If we are among the lucky, aging is inevitable. Any consideration of its alternative—early death—helps us recognize how completely the current debate about “anti-aging” or “pro-aging” misses the essential point.

No matter how much we do to appear youthful or feel younger, age will embrace us and death will come. This was just as difficult for me to sit with as it may be for you, until I realized what truly matters: vitality.

Vitality is an energy of engagement, gratitude, and aliveness. It is a blended sweet spot of pleasure, purpose, and meaning.

Without luscious, plump pleasure, our lives are parched and arid. Without a sense of contribution and purpose, our lives feel flat and untethered. Without a rubric of meaning, our lives can feel empty and prone to hopelessness and despair.

When we are chock-full of pleasure, fulfilled by our efforts and contributions and saturated in a daily sense of meaning, we experience a thrumming, receptive sensitivity: a kind of soul fitness.

Skin, body, and hair are the chalice our spirits and souls inhabit. Tending the chalice is a fundamental part of containing and supporting vitality. It is an ongoing challenge and privilege to do our best to polish, shine, and nourish the chalice we have received for this lifetime. Some have the time and means to use nutrients, cosmetics, supplements, exercise, and procedures that contribute to the health of their insides and outsides. I have seen many folks access these enhancements without losing sight of the bigger picture and possibility of growing older.

On the other hand: I have known people with perfect-looking bodies, skin, and hair, who receive countless compliments on their age-defying appearances, who complain in private conversations about feeling lost, irrelevant, unfulfilled, even depressed. Their singular focus on keeping their exterior looking youthful meant neglecting essential ingredients of vitality. Their most holy-looking form coexisted with a true hole in their soul.

Instead of admiring how young someone looks, perhaps it is more useful to ask: How alive do they seem? Aliveness comes through as a light in the eyes and an ability to express deep and vulnerable feelings. It comes through belly laughs, torrents of tears, and a willingness to be fully engaged regardless of outcome, approval, or “likes.”

The most alive people I know:

  • Look to see where they can make a difference and walking their talk
  • Do everything they can to keep learning from and listening to others
  • Are astoundingly generous and open
  • Are able to laugh and cry with equal intensity
  • Have a profound connection to the divine
  • Are willing to be unpopular if it means being authentic

This level of aliveness is soul fitness, which has nothing to do with appearing younger than our years. Soul fitness is gained through robust commitment to and consistent practice of the aliveness measures listed above.

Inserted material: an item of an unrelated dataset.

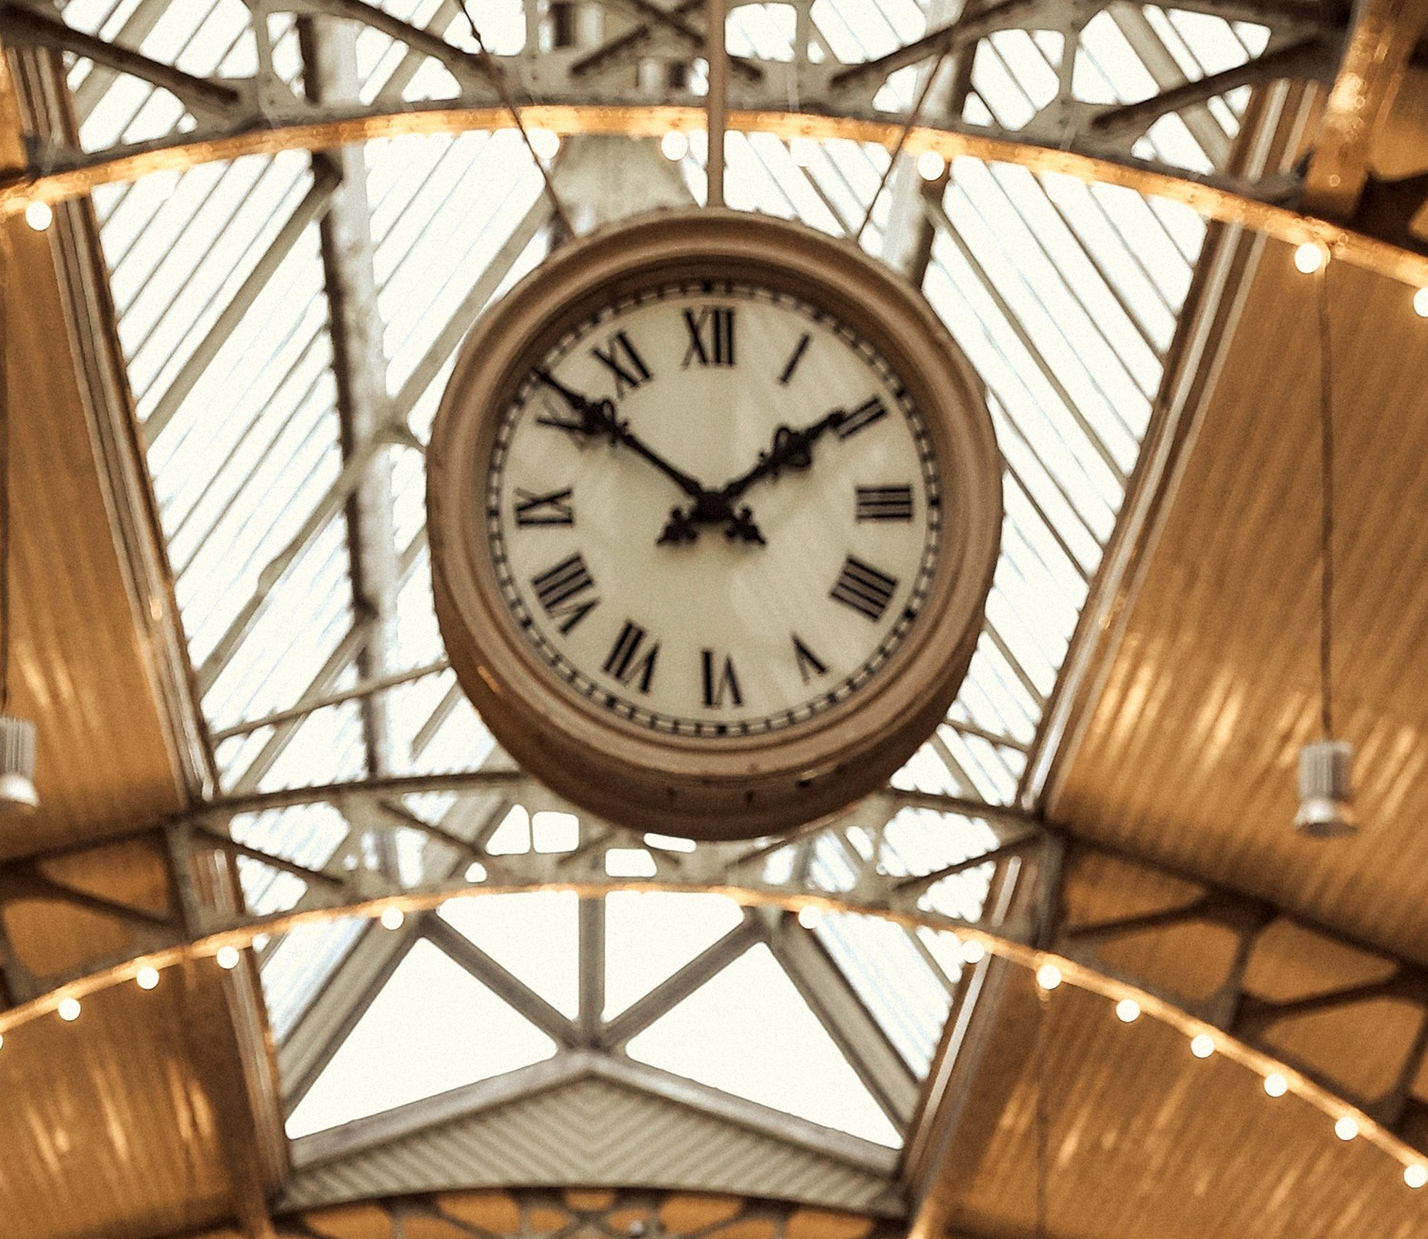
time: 1:51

Remembering that we are here for just an infinitesimal whisper of time: This is the sacred call to soul fitness. We are preparing not for a moment in the spotlight but for a culmination conversation as we approach the final runway. Talking about death in this way—let’s call it death positivity—does not need to be morose or dark. Imagine meditating every day on this possibly being your last day alive and letting this awareness lead you to love and live this day to its absolute fullest.

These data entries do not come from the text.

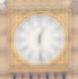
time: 12:28
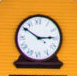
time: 2:50
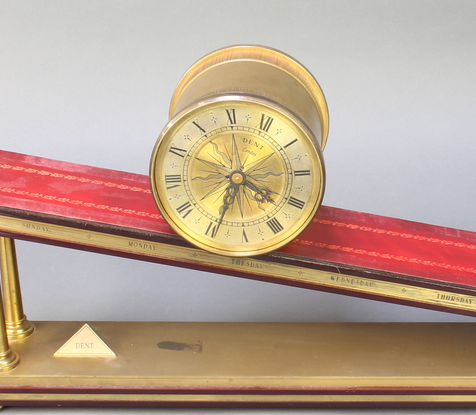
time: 4:34
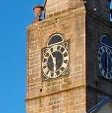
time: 5:54
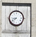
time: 8:38
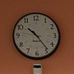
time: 10:23
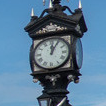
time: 12:04
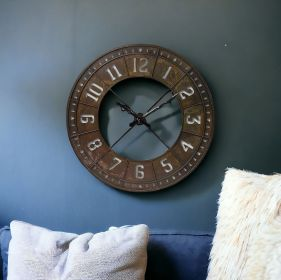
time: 1:51
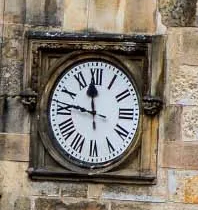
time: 11:46
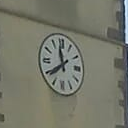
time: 11:39
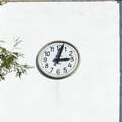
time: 3:02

We can liberate ourselves from the oppressive memes around aging—of obsolescence, unviability, and being unwelcome. Instead, we can see this blessed arc of innocence (youth) to ambition (reproductive years) to wisdom (third chapter) as a glorious symphony, with each movement a complete and essential part of a breathtaking unity. Growing older can be the ultimate honor of cultivating deeper roots and realizing fuller blooms.

When we change the conversation around “anti-aging” to an emphasis on vitality and wisdom, we incentivize and encourage the next generations of elders. In seeking to maximize our vitality no matter our age, we model for young people that growing never ends; that pleasure, purpose, and meaning are all richly possible even in the final stretches of life; and that aging is not a mistake or a failure, but an invitation to be more fully alive.